The International Monetary Fund predicts that the Israeli economy's growth rate will reach 4.8% in 2011, compared to a previous forecast of 3.8%. The 2012 growth rate forecast, however, was cut to 3.6% compared to a previous outlook of 4.8%.
The figures were published in the September edition of the organization's world outlook ahead of the IMF meeting in Washington.
Israel's inflation rate is expected to rise to 3.4% this year due to the wave of price hikes, some stemming from taxes.
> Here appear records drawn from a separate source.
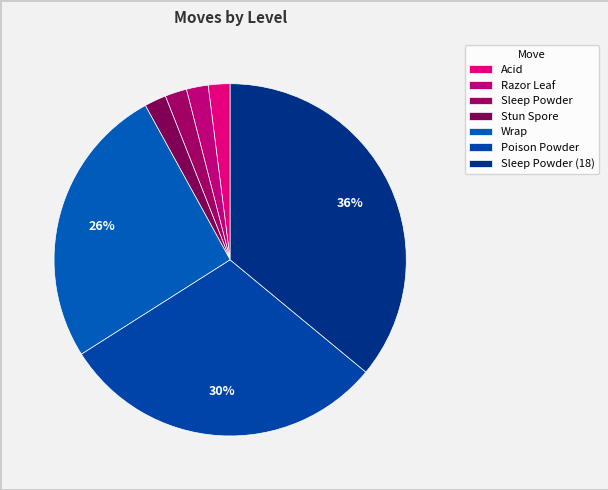

Is Stun Spore the majority of the pie?

No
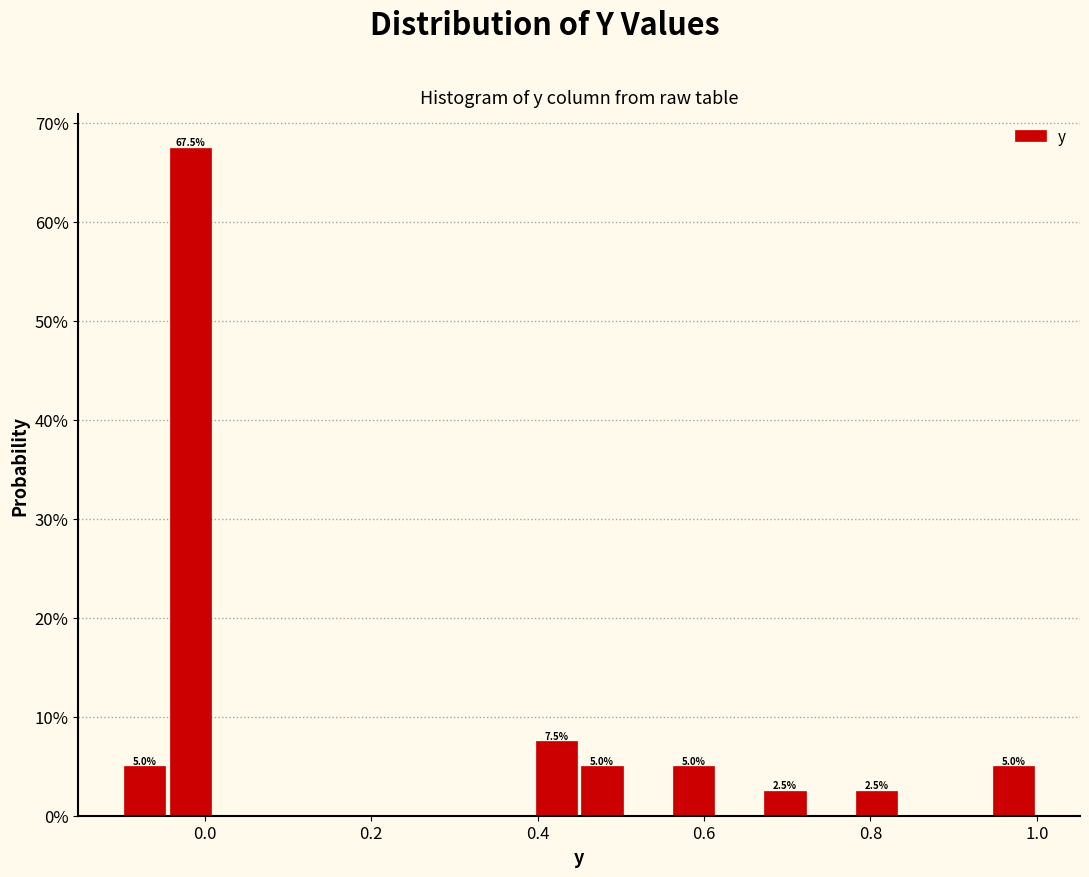

Read against the x-axis, roughly where is the centre of the tallest bar?

-0.02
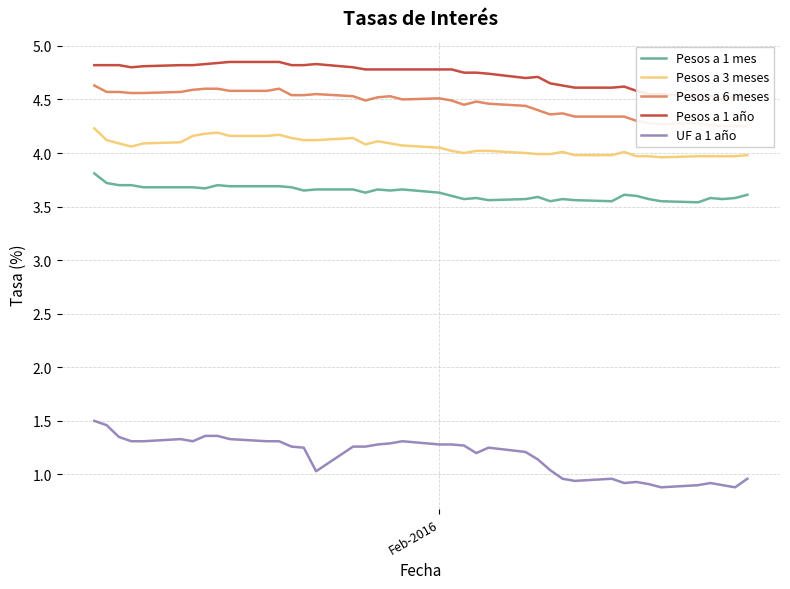

True or false: Pesos a 1 mes and UF a 1 año intersect in this chart.

False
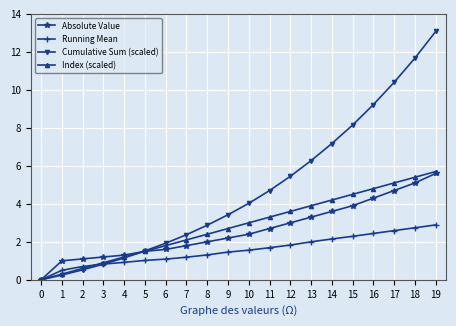

How many lines are shown in the chart?

4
In 2012, inflation is expected to drop to 1.6% - within the government's target range of 1-3%.
Unemployment is expected to drop from a 6.7% average in 2010 to a 5.9% average this year and to a 5.8% average in 2012. The IMF's appears to be mistaken in this forecast, as Israel's unemployment rate has already dropped to 5.5% this year, and the average is expected to stand at 5.6% if there are no dramatic changes.
According to the report, the global economy will suffer from the renewed financial crisis in the United States and the European debt crisis. "Global activity has weakened and has become more unbalanced. Downside risks have intensified," the IMF stated.
The report cut the world growth outlook to 4% in 2011 and 2012, compared to a previous forecast of 4.5% for 2012.
Prime Minister Benjamin Netanyahu welcomed Israel's higher growth forecast, noting that "this is another expression for the government's responsible and successful management of Israel's economy, and we are committed to continue this policy."